HESI RN
HESI Fundamentals
1. During a clinic visit, the mother of a 7-year-old reports to the nurse that her child is often awake until midnight playing and is then very difficult to awaken in the morning for school. Which assessment data should the nurse obtain in response to the mother's report?
- A. The occurrence of any episodes of sleep apnea
- B. The child's blood pressure, pulse, and respirations
- C. Length of rapid eye movement (REM) sleep that the child is experiencing
- D. Description of the family's home environment
Correct answer: D
Rationale: In response to the mother's report, the nurse should assess the family's home environment first to identify any factors that may hinder the establishment of bedtime routines conducive to sleep. Factors such as noise, light, distractions, or other environmental aspects could be contributing to the child's difficulty falling asleep at a reasonable hour and waking up in the morning.
2. The census on the unit is 90 percent, and there are no private rooms available. An elderly client with influenza is admitted. Which of the following rooms would it be appropriate to assign this client?
- A. A double room with a client admitted for impetigo.
- B. A double room with another client with the same diagnosis.
- C. A four-bed room with three clients who have had orthopedic surgery.

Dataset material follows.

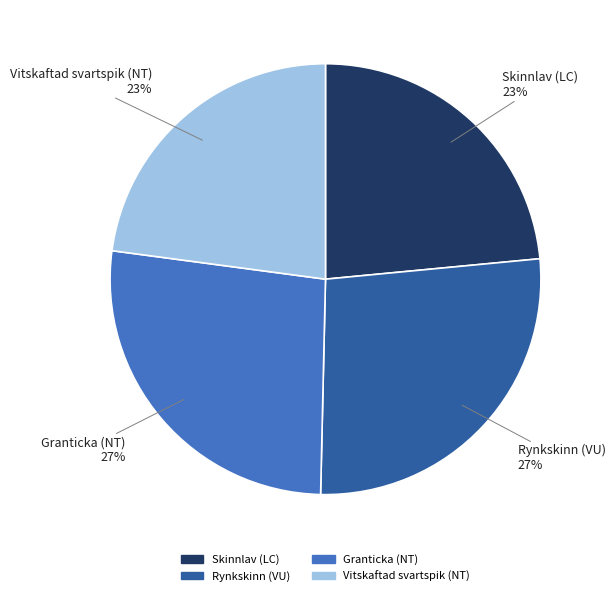

Which has a higher value, Rynkskinn (VU) or Skinnlav (LC)?

Rynkskinn (VU)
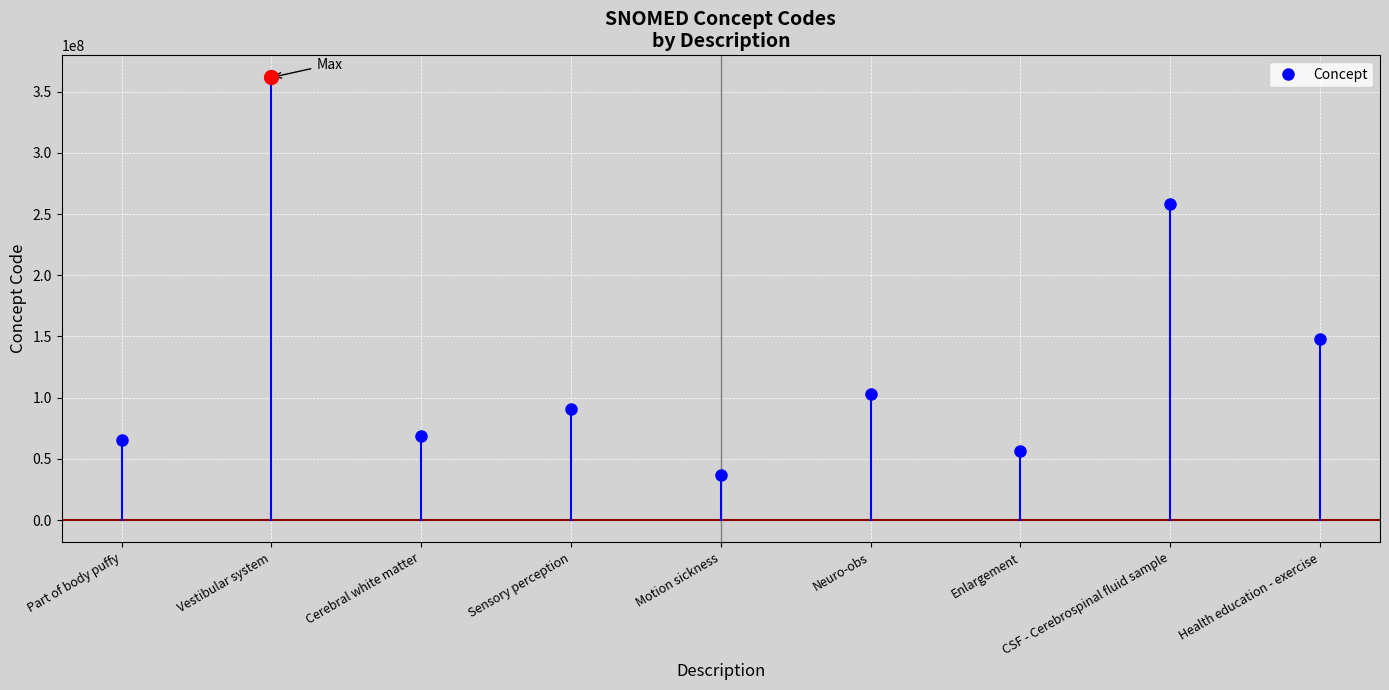

List the labels in order of value, smallest first.

Motion sickness, Enlargement, Part of body puffy, Cerebral white matter, Sensory perception, Neuro-obs, Health education - exercise, CSF - Cerebrospinal fluid sample, Vestibular system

- D. A double room with an elderly client with a diagnosis of chickenpox.
Correct answer: B
Rationale: When a private room is not an option, the best choice is to assign the elderly client with influenza to a double room with another client diagnosed with the same condition. This is ideal as droplet precautions would likely already be in place for the other client, reducing the risk of spreading the infection to other clients in the unit. Choice A is not appropriate as impetigo does not require the same precautions as influenza. Choice C is not ideal as orthopedic surgery does not involve respiratory precautions. Choice D is incorrect because chickenpox requires airborne precautions, which could pose a risk to the elderly client with influenza.

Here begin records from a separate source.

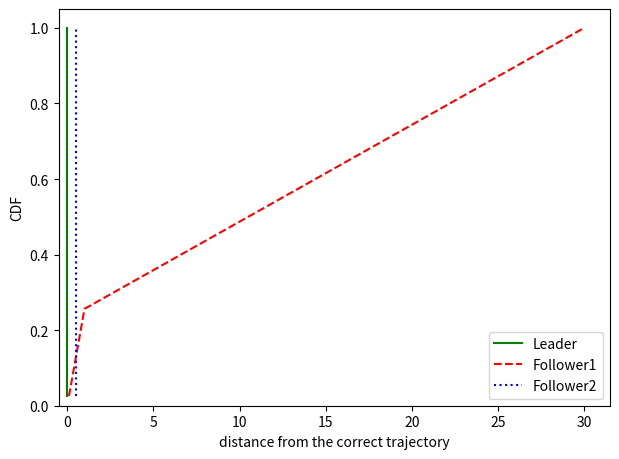

What is the average value of the Follower1 series?

0.5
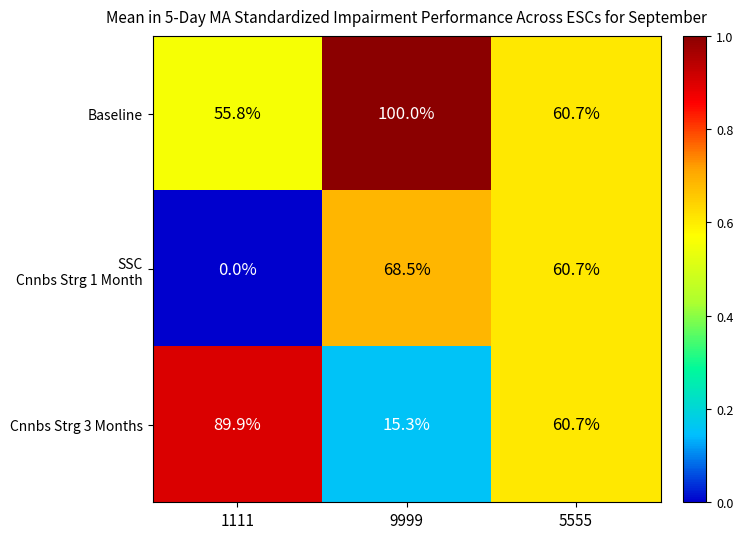

List the labels in order of Cnnbs Strg 3 Months value, smallest first.

9999, 5555, 1111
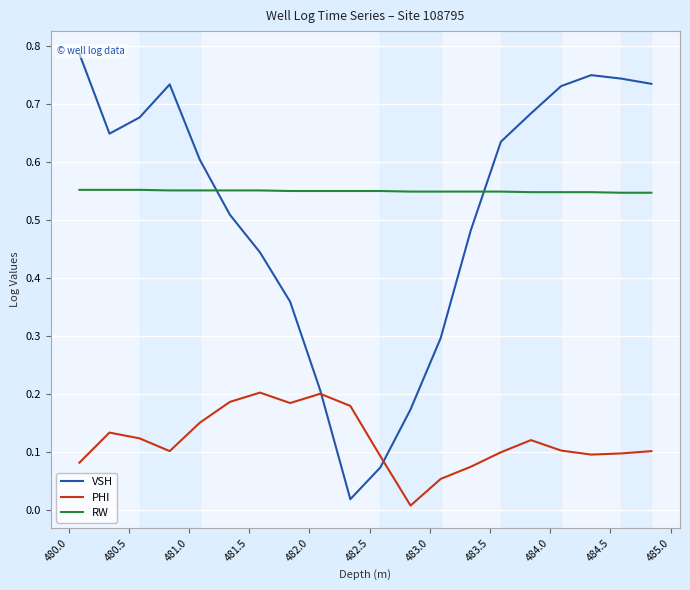

True or false: RW and PHI cross at least once.

False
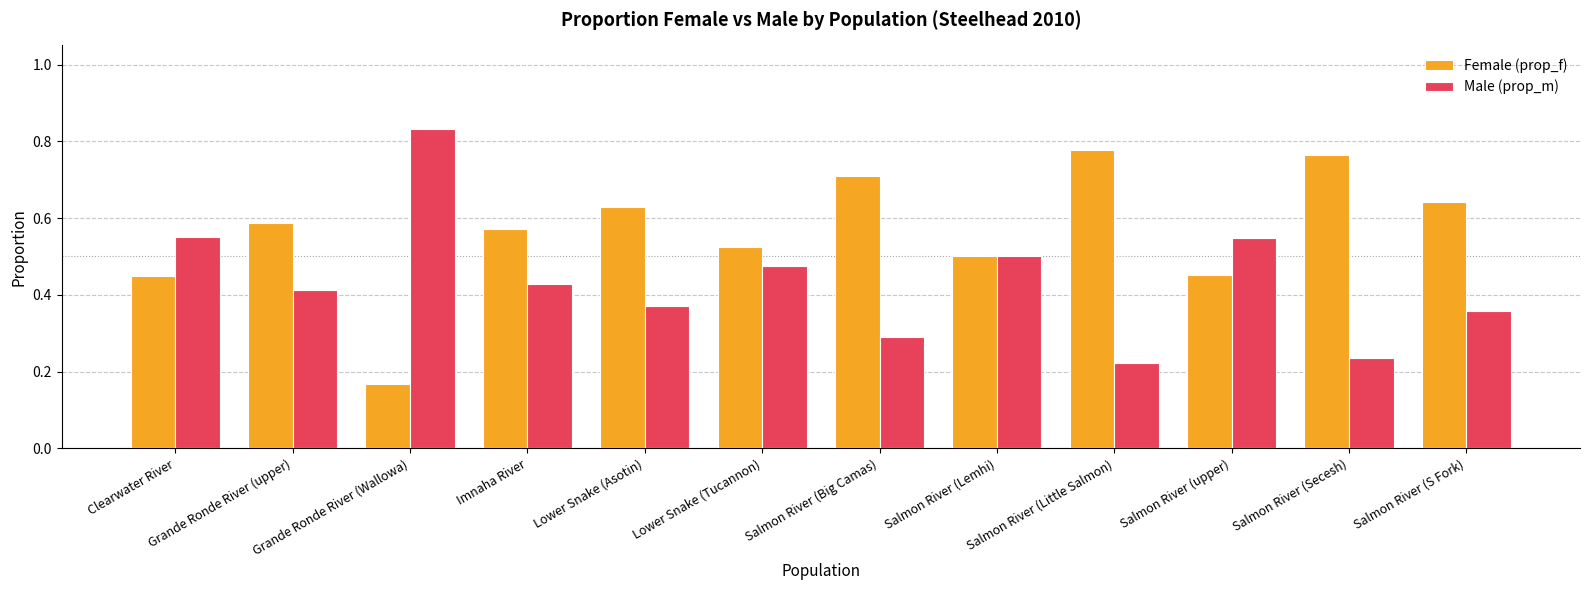

Count the Female (prop_f) values in the range 0 to 1.

12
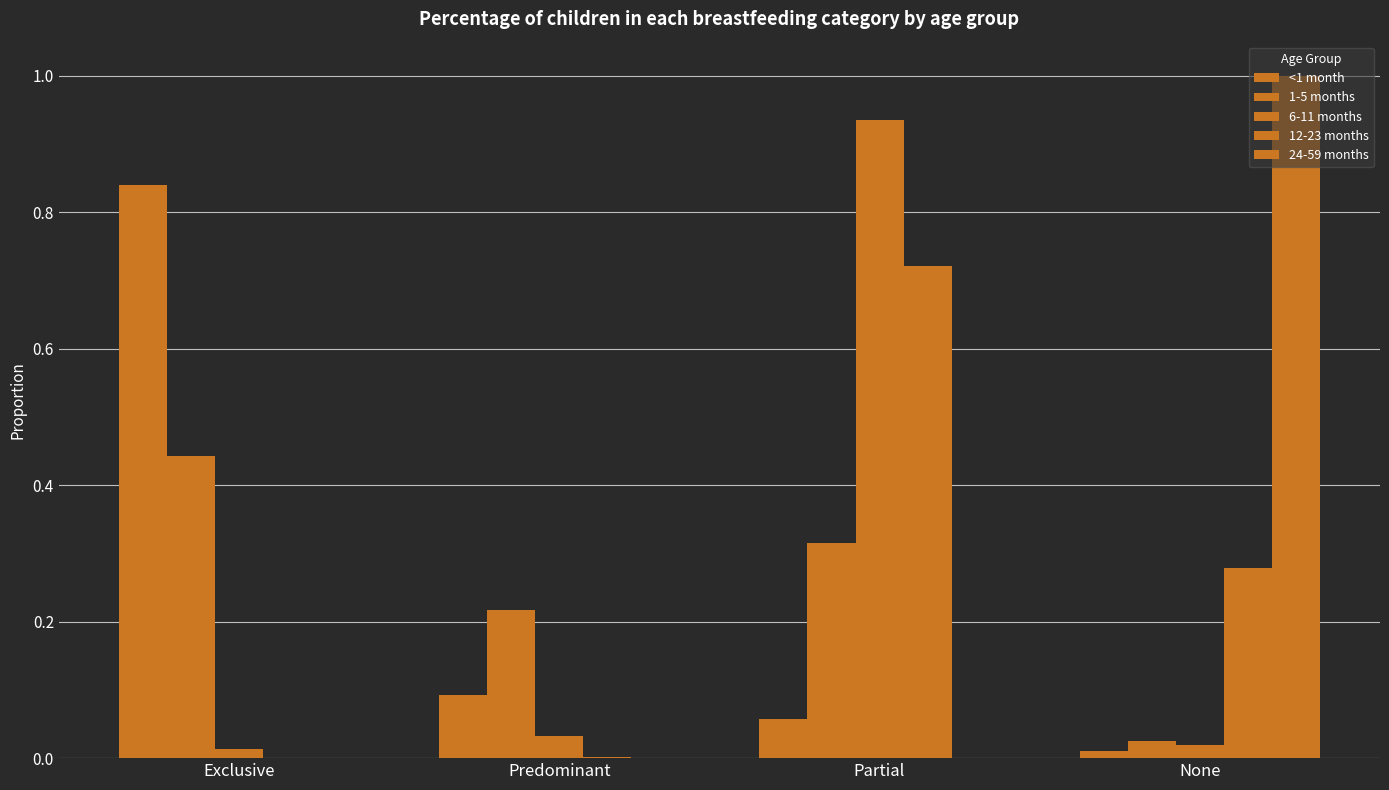

What is the difference between the <1 month values at Exclusive and None?

0.8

3. Which nonverbal action should be implemented to demonstrate active listening?
- A. Sit facing the individual.
- B. Cross arms and legs.
- C. Avoid eye contact.
- D. Lean back in the chair.
Correct answer: A
Rationale: To demonstrate active listening effectively, it is essential to display open and engaging body language. Sitting facing the individual helps convey attentiveness and a willingness to listen. Maintaining eye contact further enhances the connection and shows respect and interest in the conversation. Crossing arms and legs can create a barrier and signal defensiveness or disinterest. Avoiding eye contact may suggest a lack of engagement or attentiveness. Leaning back in the chair can indicate relaxation but might be perceived as disengagement. Therefore, the most appropriate nonverbal action to demonstrate active listening is to sit facing the individual and maintain eye contact.
4. A client is admitted with a diagnosis of acute pancreatitis. Which assessment finding is most indicative of this diagnosis?
- A. Epigastric pain that radiates to the back.
- B. Abdominal pain with guarding.
- C. Nausea and vomiting.
- D. Increased bowel sounds in all quadrants.
Correct answer: A
Rationale: Epigastric pain that radiates to the back (A) is the hallmark assessment finding of acute pancreatitis. The pancreas lies retroperitoneally in the upper abdomen, so inflammation often causes severe epigastric pain that radiates through to the back. While abdominal pain with guarding (B), nausea and vomiting (C), and increased bowel sounds (D) can also be present in acute pancreatitis, they are less specific and may be seen in various other gastrointestinal conditions. Therefore, the most indicative finding for acute pancreatitis is epigastric pain that radiates to the back.
5. The client has removed the covering from an ice pack applied to his knee. What action should the nurse take first?
- A. Observe the appearance of the skin under the ice pack.
- B. Instruct the client regarding the importance of the covering.
- C. Reapply the covering after filling it with fresh ice.
- D. Ask the client how long the ice pack was applied to the skin.
Correct answer: A
Rationale: The primary action for the nurse is to assess the skin under the ice pack to check for any potential thermal injury. This assessment is crucial to ensure the client's safety. Once the skin assessment is done and no harm is found, the nurse can proceed with other necessary actions such as providing instructions to the client or replacing the covering with fresh ice.